Returns: ReplayResult with replayed spans and metrics

Example:

result = engine.replay_exact()
print(f"Duration: {result.total_duration_ms}ms")
print(f"Cost: ${result.total_cost_usd:.4f}")

replay_with_modifications()

Execute replay with parameter modifications (makes real API calls for modified spans).

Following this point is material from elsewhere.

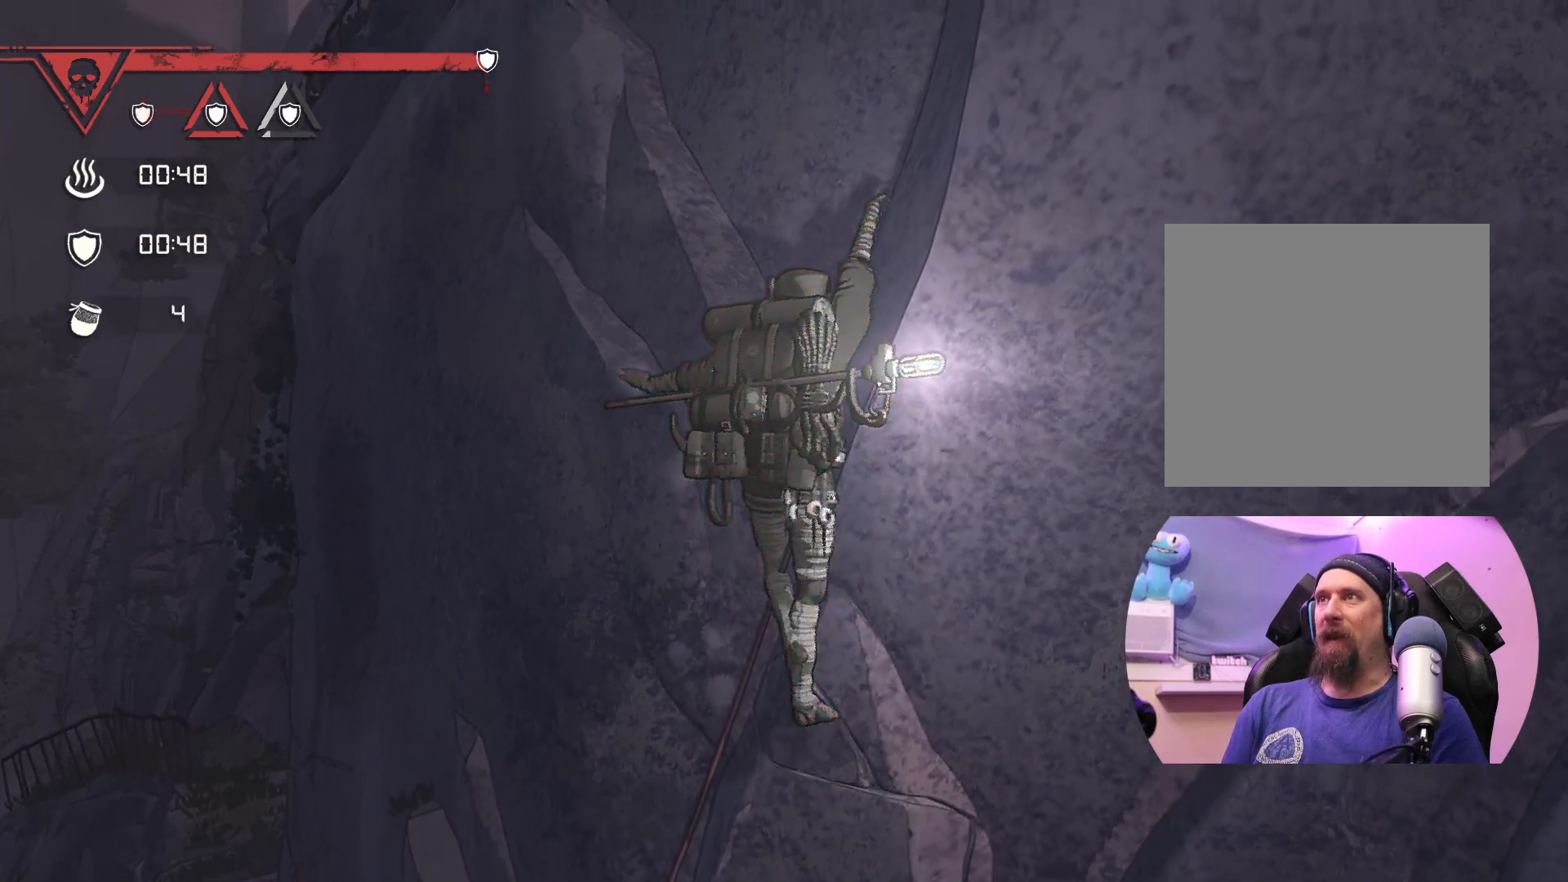
{"buttons": ["X"], "left_stick": "center", "right_stick": "center", "events": [[117, "left_stick", "center"], [467, "X", "down"]]}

def replay_with_modifications(
    model: str | None = None,
    temperature: float | None = None,
    system_prompt: str | None = None,
    max_tokens: int | None = None,
    mock_tool_responses: dict[str, Any] | None = None,
    mock_retrieval_results: list[dict[str, Any]] | None = None,
    enable_tool_execution: bool = False,
    tool_execution_allowlist: list[str] | None = None,
    tool_execution_blocklist: list[str] | None = None,
    tool_registry: dict[str, Any] | None = None,
    enable_retrieval_execution: bool = False,
    retrieval_client: Any | None = None,
    retrieval_query_override: str | None = None,
    stream: bool = False,
    stream_callback: Callable[[str], None] | None = None,
) -> ReplayResult

LLM Parameters:

  • model (str, optional): Override LLM model name
  • Examples: "gpt-4o", "claude-sonnet-4-20250514"
  • temperature (float, optional): Override temperature (0.0-1.0)
  • system_prompt (str, optional): Override system instructions
  • max_tokens (int, optional): Override max output tokens
  • stream (bool, optional): Enable streaming responses (default: False)
  • stream_callback (callable, optional): Callback for streaming chunks: (chunk: str) -> None

Tool Parameters:

  • mock_tool_responses (dict, optional): Mock tool outputs (highest priority)
  • Format: {tool_name: {output_data}}
  • enable_tool_execution (bool, optional): Re-execute tools instead of using cached data (default: False)
  • tool_execution_allowlist (list[str], optional): Only execute tools in this list
  • If provided, tools not in list will fail with error
  • tool_execution_blocklist (list[str], optional): Never execute tools in this list
  • Blocklist takes precedence over allowlist
  • tool_registry (dict, optional): Map of tool names to callable functions
  • Required when enable_tool_execution=True
  • Format: {tool_name: callable}

Retrieval Parameters:

  • mock_retrieval_results (list[dict], optional): Mock retrieval documents (highest priority)
  • Format: [{"text": "...", "score": 0.9}, ...]
  • enable_retrieval_execution (bool, optional): Re-query vector database (default: False)
  • retrieval_client (Any, optional): Vector database client (ChromaDB, Pinecone, Qdrant, Weaviate)
  • Required when enable_retrieval_execution=True
  • retrieval_query_override (str, optional): Override query for all retrieval spans

Returns: ReplayResult with modified execution

Priority System:

For tool and retrieval spans, Prela uses a 3-tier priority system:

  1. Mock responses (highest priority) - Always used if provided
  2. Real execution - Used if enabled and no mocks provided
  3. Cached data (default) - Original captured data

This ensures predictable behavior and prevents accidental tool execution.

Basic Example:

# LLM parameter modification
result = engine.replay_with_modifications(
    model="gpt-4o",
    temperature=0.7,
    system_prompt="Be concise and direct"
)

Tool Re-execution Example:

# Define tool registry
def my_calculator(input_data):
    return {"result": input_data["a"] + input_data["b"]}

tool_registry = {"calculator": my_calculator}

# Re-execute tools with allowlist
result = engine.replay_with_modifications(
    enable_tool_execution=True,
    tool_execution_allowlist=["calculator"],  # Only allow calculator
    tool_registry=tool_registry,
)

Retrieval Re-execution Example:

import chromadb

# Setup ChromaDB client
client = chromadb.Client()

# Re-query vector database
result = engine.replay_with_modifications(
    enable_retrieval_execution=True,
    retrieval_client=client,
    retrieval_query_override="Updated search query",  # Optional
)

compare_replays()

Compare two replay results and generate difference report.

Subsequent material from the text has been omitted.